What the task asks
Below are some records. Return exactly their lines from the one containing "neck: (467, 239)" through the one containing "left knee: (681, 613)", and drop the pictures.

Records drawn from a dataset
%%

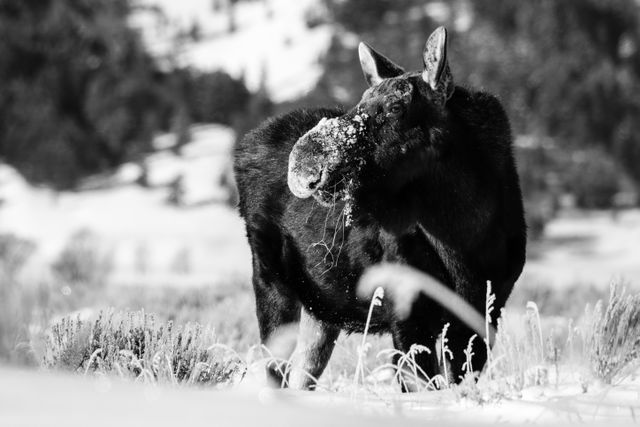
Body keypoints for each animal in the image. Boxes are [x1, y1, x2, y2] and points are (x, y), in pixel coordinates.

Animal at [234, 26, 524, 392]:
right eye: (360, 101)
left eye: (397, 106)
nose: (303, 163)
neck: (467, 239)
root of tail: (243, 148)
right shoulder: (407, 310)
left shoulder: (485, 311)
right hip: (271, 280)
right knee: (275, 372)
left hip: (320, 309)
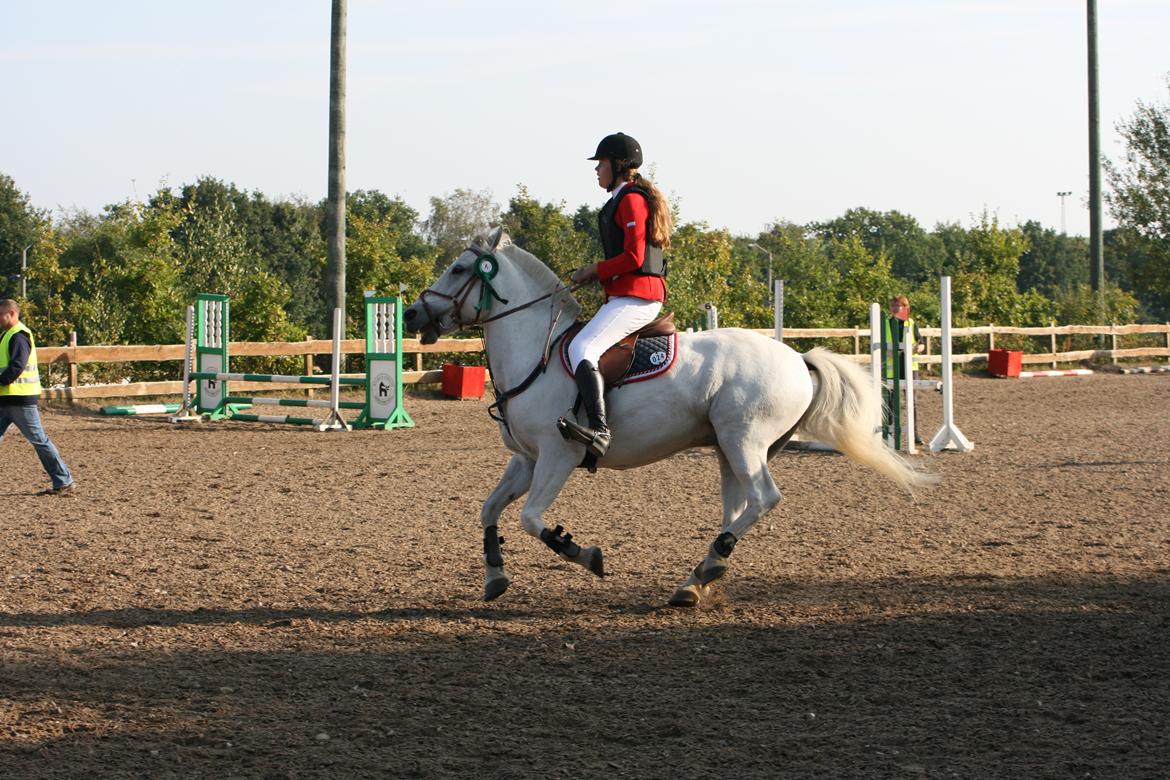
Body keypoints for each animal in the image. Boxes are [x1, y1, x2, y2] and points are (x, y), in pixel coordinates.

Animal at [402, 229, 931, 608]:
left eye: (459, 268)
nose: (410, 316)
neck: (540, 351)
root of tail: (798, 359)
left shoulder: (558, 456)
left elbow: (533, 520)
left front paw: (585, 555)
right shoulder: (526, 461)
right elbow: (490, 510)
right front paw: (495, 576)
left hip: (744, 441)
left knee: (764, 498)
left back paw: (705, 572)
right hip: (728, 450)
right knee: (738, 509)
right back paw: (698, 578)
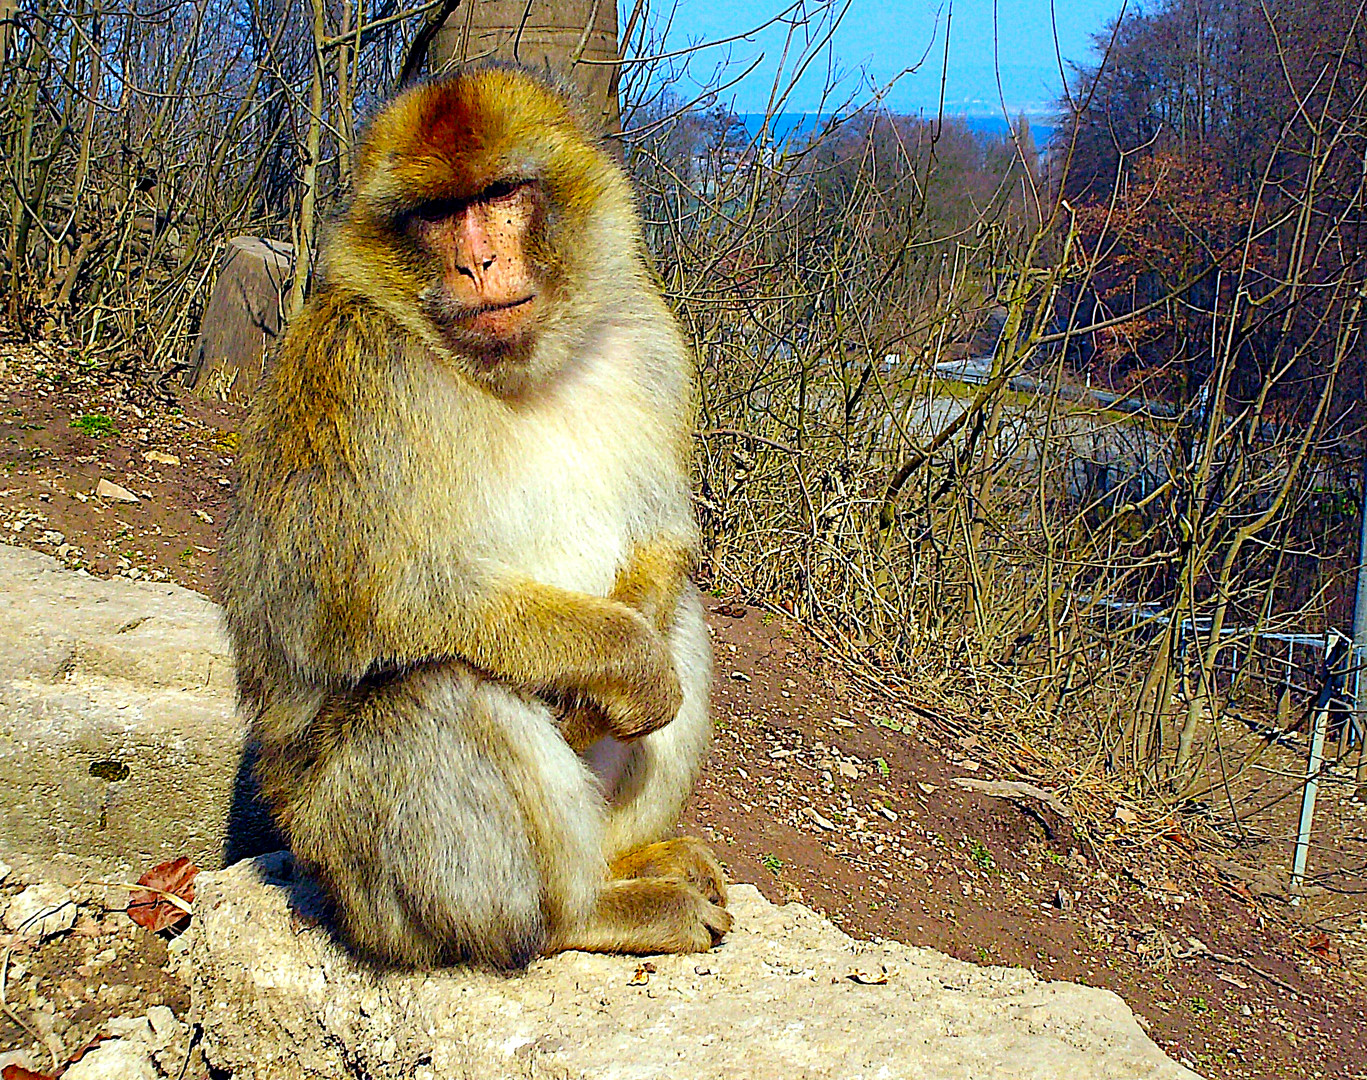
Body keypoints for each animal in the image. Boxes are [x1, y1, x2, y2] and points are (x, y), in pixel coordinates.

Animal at [221, 67, 738, 973]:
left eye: (498, 196)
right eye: (436, 215)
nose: (476, 260)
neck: (520, 367)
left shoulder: (647, 333)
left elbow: (662, 536)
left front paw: (606, 693)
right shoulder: (359, 374)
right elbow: (364, 602)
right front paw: (625, 661)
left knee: (681, 613)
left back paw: (632, 860)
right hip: (359, 880)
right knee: (433, 689)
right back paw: (589, 913)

%%

Result for this exercise
neck: (467, 239)
root of tail: (243, 148)
right shoulder: (407, 310)
left shoulder: (485, 311)
right hip: (271, 280)
right knee: (275, 372)
left hip: (320, 309)
Body keypoints for each animal in the image. Boxes are [x1, y1, x2, y2] and points are (x, y), in pixel coordinates.

Animal at [402, 229, 931, 608]:
left eye: (459, 268)
nose: (410, 316)
neck: (540, 351)
root of tail: (798, 359)
left shoulder: (558, 456)
left elbow: (533, 520)
left front paw: (585, 555)
right shoulder: (526, 461)
right elbow: (490, 510)
right front paw: (495, 576)
left hip: (744, 441)
left knee: (764, 498)
left back paw: (705, 572)
right hip: (728, 450)
right knee: (738, 509)
right back paw: (698, 578)
Body keypoints for each animal in the image. Boxes are [x1, y1, x2, y2] and points are (x, y), in pixel coordinates.

Animal at [221, 67, 738, 973]:
left eye: (498, 196)
right eye: (436, 215)
nose: (476, 260)
neck: (520, 367)
left shoulder: (647, 333)
left elbow: (662, 536)
left front paw: (606, 693)
right shoulder: (359, 374)
right elbow: (364, 602)
right front paw: (625, 661)
left knee: (681, 613)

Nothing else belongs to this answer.